Von Billerbeck: Es gibt in Deutschland derzeit eine große Debatte um das Thema Familie. Die wird leider meist sehr technisch und trocken geführt, und es geht vor allem ums Geld. Sie hat das Thema Familie ja auch beschäftigt. Sie haben sich mit der Geschichte Ihrer Familie ganz konkret befasst. Meine Frage: "Mussten" Sie über Ihre jüdische Familie schreiben, um sich quasi als junger Mann mit Mitte 20 Ihrer Herkunft zu vergewissern?

Safran Foer: Ich schreibe nicht, um irgendein Ergebnis zu erzielen, irgendetwas vorzuweisen. Man kann das auch mit einem Gewichtheber vergleichen, der auch diesen Sport ausübt, nicht um irgendwelche Leute auf der Straße zusammenzuschlagen, sondern um einen Körper auszubilden, um irgendwie zeigen zu können, wie stark er ist. Ich als Schriftsteller wiederum verfolge keinen Zweck mit meiner Tätigkeit. Es ist nicht irgendwelche Absicht, die ich damit verknüpfe, sondern ich tue das um seiner selbst willen.

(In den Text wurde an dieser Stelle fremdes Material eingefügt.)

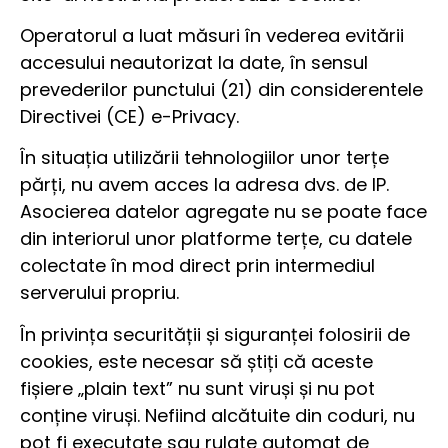
Operatorul a luat măsuri în vederea evitării
accesului neautorizat la date, în sensul
prevederilor punctului (21) din considerentele
Directivei (CE) e-Privacy.
În situația utilizării tehnologiilor unor terțe
părți, nu avem acces la adresa dvs. de IP.
Asocierea datelor agregate nu se poate face
din interiorul unor platforme terțe, cu datele
colectate în mod direct prin intermediul
serverului propriu.
În privința securității și siguranței folosirii de
cookies, este necesar să știți că aceste
fișiere „plain text” nu sunt viruși și nu pot
conține viruși. Nefiind alcătuite din coduri, nu
pot fi executate sau rulate automat de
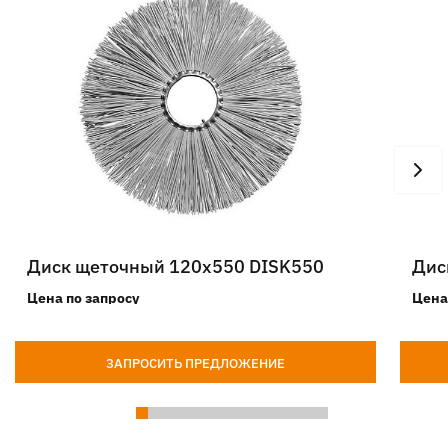
Диск щеточный 120х550 DISK550
Дис
Цена по запросу
Цена
ЗАПРОСИТЬ ПРЕДЛОЖЕНИЕ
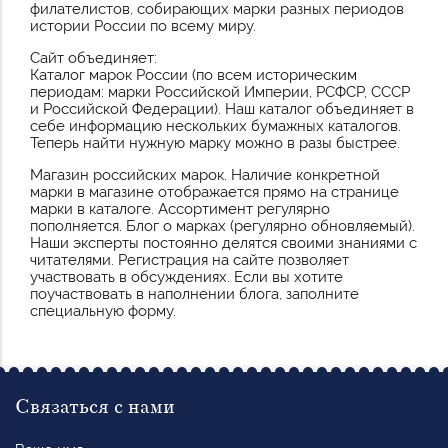
филателистов, собирающих марки разных периодов
истории России по всему миру.
Сайт объединяет:
Каталог марок России (по всем историческим
периодам: марки Российской Империи, РСФСР, СССР
и Российской Федерации). Наш каталог объединяет в
себе информацию нескольких бумажных каталогов.
Теперь найти нужную марку можно в разы быстрее.
Магазин российских марок. Наличие конкретной
марки в магазине отображается прямо на странице
марки в каталоге. Ассортимент регулярно
пополняется. Блог о марках (регулярно обновляемый).
Наши эксперты постоянно делятся своими знаниями с
читателями. Регистрация на сайте позволяет
участвовать в обсуждениях. Если вы хотите
поучаствовать в наполнении блога, заполните
специальную форму.
Связаться с нами
Ваше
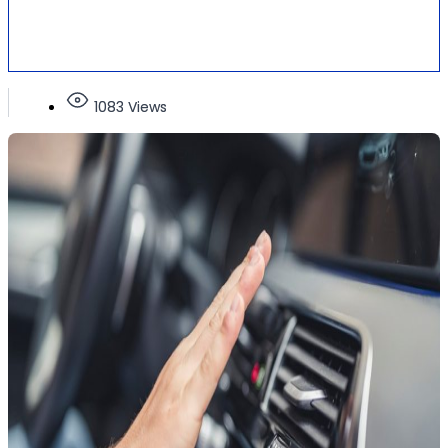
1083 Views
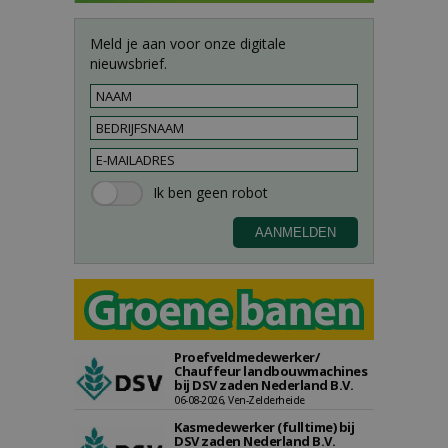
Meld je aan voor onze digitale
nieuwsbrief.
Proefveldmedewerker/
Chauffeur landbouwmachines
bij DSV zaden Nederland B.V.
06-08-2026, Ven-Zelderheide
Kasmedewerker (fulltime) bij
DSV zaden Nederland B.V.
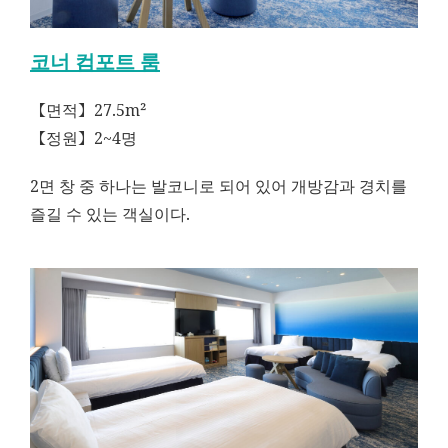
코너 컴포트 룸
【면적】27.5m²
【정원】2~4명
2면 창 중 하나는 발코니로 되어 있어 개방감과 경치를
즐길 수 있는 객실이다.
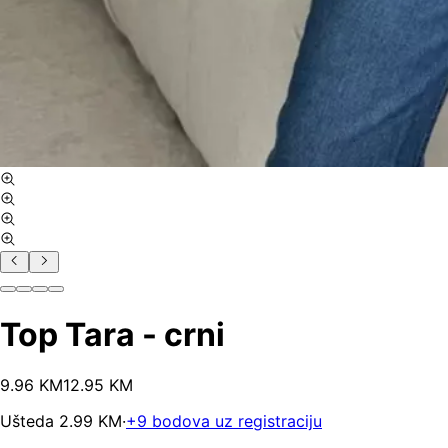
Top Tara - crni
9
.
96
KM
12.95
KM
Ušteda
2.99
KM
·
+
9
bodova uz registraciju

Von Billerbeck: Als Sie für Ihr erstes Buch in die Ukraine gefahren sind, um die Frau zu finden, die Ihren Großvater vor den Nazis gerettet hat, haben Sie sich da überhaupt vorbereitet? Also ich las irgendwann in einem Interview, dass in Ihrer Familie nie über den Holocaust gesprochen wird, wie Sie mal gesagt haben. Wie macht man das dann, wie bereitet man sich auf so eine Reise vor?

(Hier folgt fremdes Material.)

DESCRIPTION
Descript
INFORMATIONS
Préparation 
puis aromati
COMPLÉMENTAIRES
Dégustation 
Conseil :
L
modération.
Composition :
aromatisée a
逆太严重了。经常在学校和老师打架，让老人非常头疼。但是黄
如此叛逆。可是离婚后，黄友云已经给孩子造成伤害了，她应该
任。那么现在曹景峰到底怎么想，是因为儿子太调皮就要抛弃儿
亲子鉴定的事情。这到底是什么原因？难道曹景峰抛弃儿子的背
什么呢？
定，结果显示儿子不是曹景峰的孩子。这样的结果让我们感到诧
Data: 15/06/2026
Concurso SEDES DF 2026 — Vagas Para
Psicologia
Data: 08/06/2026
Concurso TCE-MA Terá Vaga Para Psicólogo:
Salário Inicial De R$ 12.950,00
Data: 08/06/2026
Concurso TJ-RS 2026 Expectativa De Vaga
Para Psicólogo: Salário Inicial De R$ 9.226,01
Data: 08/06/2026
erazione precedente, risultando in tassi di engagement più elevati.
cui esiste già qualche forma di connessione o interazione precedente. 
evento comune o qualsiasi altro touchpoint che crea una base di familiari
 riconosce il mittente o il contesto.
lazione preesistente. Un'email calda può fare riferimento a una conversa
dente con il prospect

Safran Foer: Ich habe mich überhaupt nicht vorbereitet, und das ist wohl auch einer der Gründe dafür, dass diese Reise ein solcher Fehlschlag wurde. Ich habe auch meine Großmutter nicht gefragt, denn sie hätte sicherlich gesagt, gehe nicht, und ich hätte es schwierig gefunden zu gehen, obwohl sie das mir untersagt hätte. Was ich hatte, war eigentlich nur ein Foto und dann eben meinen Übersetzer. Ich bin aus dem Zug ausgestiegen und dann sind wir in die flache Landschaft hinausgezogen und wir haben das Foto hochgehalten und gesagt, kennen Sie diesen Menschen? Mehr war dabei nicht, und das war recht hoffnungslos. Es war fast so, als würde man jetzt irgendwo in Berlin-Mitte herumlaufen und ein 60 Jahre altes Foto zeigen und fragen, kennen Sie diesen Menschen? Mit dem Unterschied, dass in Berlin immer noch das Gewühl und das Treiben der Großstadt zu finden ist. Es gibt immer noch Erinnerungsspuren, während es dort in der Ukraine einfach nur die Pampa war, also es war keine Spur der Vergangenheit mehr zu finden.

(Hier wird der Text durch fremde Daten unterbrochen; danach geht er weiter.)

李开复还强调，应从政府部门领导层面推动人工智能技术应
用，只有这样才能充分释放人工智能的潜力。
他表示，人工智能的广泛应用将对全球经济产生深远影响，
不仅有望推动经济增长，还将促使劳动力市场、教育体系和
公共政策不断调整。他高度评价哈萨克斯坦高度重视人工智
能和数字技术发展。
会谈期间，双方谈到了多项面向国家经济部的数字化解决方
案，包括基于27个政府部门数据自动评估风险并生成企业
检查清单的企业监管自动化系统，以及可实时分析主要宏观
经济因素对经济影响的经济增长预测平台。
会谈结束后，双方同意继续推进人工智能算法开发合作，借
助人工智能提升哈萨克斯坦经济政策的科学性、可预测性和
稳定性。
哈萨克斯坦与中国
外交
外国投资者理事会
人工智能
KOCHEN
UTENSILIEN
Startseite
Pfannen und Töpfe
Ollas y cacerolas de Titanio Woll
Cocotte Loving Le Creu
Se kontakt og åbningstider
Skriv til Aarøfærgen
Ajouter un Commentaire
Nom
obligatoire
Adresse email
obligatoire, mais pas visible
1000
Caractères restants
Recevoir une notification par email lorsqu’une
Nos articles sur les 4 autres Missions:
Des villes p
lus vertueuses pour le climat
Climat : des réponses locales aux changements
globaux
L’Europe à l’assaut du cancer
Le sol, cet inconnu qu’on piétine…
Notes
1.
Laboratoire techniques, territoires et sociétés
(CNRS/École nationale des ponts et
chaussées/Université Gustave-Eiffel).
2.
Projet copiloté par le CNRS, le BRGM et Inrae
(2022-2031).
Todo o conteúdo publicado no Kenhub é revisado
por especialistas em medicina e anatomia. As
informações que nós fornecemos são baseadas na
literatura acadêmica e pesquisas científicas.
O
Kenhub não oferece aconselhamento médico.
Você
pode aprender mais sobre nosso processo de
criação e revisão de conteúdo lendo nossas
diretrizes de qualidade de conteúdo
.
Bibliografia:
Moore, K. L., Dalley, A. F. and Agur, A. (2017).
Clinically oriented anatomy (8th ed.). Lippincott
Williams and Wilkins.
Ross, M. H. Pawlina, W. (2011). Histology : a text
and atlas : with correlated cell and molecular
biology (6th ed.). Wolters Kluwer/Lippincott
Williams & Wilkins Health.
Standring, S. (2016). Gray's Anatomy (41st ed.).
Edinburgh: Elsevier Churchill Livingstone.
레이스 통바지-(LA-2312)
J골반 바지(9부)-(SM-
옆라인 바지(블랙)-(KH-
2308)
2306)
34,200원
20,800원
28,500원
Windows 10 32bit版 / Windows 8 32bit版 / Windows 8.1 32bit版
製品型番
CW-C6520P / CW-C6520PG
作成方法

Von Billerbeck: Die meisten großen Familienromane der Weltliteratur beziehen sich auf Geschichten, die eigentlich Untergangsgeschichten sind, Abstiegsgeschichten. Glückliche Familien sind selten in dieser Literatur. Sie sind selber verheiratet mit einer Schriftstellerin und außerdem Vater eines einjährigen Sohnes. Das klingt ja sehr nach glücklicher Familie. Wenn Glück nicht langweilig ist, wie Sie das mal in einem Interview gesagt haben, werden wir dann von Jonathan Safran Foer demnächst einen Roman über eine glückliche Familie zu lesen bekommen?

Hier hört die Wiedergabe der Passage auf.